▸ **Task details**
Write out only the tail of the records, beginning at the line containing "(492, 377) none" and including the last line, exactly as written.
=== Dataset content ===
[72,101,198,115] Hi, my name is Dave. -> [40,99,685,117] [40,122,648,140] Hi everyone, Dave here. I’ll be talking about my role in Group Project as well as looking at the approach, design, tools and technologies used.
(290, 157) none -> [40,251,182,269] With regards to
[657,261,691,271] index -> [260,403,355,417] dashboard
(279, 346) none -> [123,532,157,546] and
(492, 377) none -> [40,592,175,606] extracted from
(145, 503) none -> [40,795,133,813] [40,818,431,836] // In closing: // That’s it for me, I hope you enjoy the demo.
===
▸ **Answer below**
(492, 377) none -> [40,592,175,606] extracted from
(145, 503) none -> [40,795,133,813] [40,818,431,836] // In closing: // That’s it for me, I hope you enjoy the demo.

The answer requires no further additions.